### Task description
From the data below, return the exact lines starting at the line containing "- Responsible for" and ending at the line containing "- Renders aligned", both included, and nothing else.

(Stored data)
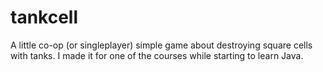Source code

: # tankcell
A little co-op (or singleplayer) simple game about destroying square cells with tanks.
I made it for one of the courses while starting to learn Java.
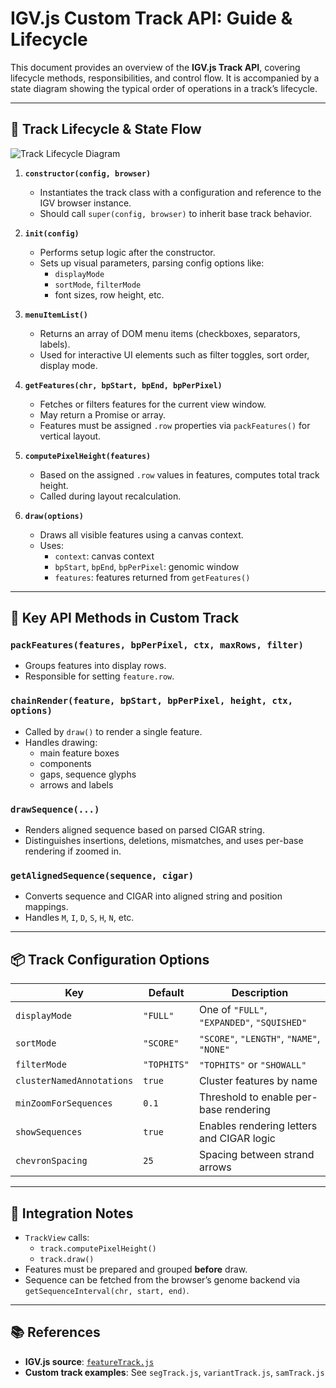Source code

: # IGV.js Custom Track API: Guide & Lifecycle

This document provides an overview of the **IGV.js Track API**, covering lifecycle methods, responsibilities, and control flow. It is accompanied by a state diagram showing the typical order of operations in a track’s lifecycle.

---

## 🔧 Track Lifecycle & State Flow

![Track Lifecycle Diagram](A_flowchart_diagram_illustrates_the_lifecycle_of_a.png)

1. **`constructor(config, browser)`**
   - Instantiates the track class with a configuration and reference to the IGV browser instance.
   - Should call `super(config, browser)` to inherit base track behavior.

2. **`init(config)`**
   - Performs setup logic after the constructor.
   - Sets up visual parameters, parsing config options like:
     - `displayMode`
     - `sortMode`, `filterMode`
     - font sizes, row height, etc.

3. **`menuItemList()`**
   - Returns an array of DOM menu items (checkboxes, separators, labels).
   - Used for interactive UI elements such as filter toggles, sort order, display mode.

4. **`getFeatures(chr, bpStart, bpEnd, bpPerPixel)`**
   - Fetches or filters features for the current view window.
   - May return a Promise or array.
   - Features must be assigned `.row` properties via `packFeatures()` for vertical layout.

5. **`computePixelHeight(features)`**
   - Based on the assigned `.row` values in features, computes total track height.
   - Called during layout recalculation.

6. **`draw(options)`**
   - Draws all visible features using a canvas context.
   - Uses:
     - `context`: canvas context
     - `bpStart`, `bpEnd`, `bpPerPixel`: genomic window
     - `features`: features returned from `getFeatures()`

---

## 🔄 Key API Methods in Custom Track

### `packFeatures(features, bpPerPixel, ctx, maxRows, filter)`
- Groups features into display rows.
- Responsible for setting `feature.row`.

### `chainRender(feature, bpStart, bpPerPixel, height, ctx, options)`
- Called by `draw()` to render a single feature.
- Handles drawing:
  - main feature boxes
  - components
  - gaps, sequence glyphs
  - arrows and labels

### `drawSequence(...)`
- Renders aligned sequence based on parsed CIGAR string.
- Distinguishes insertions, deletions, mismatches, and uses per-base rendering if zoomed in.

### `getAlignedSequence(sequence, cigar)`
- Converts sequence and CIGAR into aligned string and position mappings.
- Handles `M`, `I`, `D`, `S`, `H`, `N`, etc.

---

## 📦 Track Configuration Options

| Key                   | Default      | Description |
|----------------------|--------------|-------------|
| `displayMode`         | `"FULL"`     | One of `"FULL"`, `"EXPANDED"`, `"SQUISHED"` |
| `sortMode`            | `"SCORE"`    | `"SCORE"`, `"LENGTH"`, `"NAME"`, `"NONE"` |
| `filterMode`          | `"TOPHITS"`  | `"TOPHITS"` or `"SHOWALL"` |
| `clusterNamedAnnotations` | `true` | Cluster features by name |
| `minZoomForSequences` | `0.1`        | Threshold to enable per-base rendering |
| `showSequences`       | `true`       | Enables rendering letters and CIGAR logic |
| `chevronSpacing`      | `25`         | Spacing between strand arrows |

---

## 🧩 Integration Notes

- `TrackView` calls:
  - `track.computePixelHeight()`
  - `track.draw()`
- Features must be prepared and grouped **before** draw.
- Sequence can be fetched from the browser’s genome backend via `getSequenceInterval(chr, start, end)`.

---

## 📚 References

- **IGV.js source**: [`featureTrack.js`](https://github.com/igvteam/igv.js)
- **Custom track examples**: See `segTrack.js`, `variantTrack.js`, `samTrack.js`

* * *

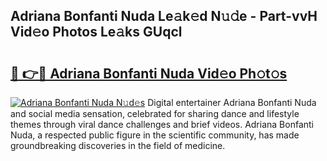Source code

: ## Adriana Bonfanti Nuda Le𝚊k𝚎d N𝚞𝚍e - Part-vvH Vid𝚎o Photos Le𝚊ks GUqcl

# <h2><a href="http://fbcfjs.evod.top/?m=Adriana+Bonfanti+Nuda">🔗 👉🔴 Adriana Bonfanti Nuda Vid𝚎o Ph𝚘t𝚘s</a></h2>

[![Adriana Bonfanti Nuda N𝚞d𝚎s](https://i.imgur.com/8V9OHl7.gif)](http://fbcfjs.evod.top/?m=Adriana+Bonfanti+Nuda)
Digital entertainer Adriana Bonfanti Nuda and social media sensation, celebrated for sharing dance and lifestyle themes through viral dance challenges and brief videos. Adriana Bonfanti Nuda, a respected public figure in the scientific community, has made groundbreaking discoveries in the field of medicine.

### Output of the task
- Responsible for setting `feature.row`.

### `chainRender(feature, bpStart, bpPerPixel, height, ctx, options)`
- Called by `draw()` to render a single feature.
- Handles drawing:
  - main feature boxes
  - components
  - gaps, sequence glyphs
  - arrows and labels

### `drawSequence(...)`
- Renders aligned sequence based on parsed CIGAR string.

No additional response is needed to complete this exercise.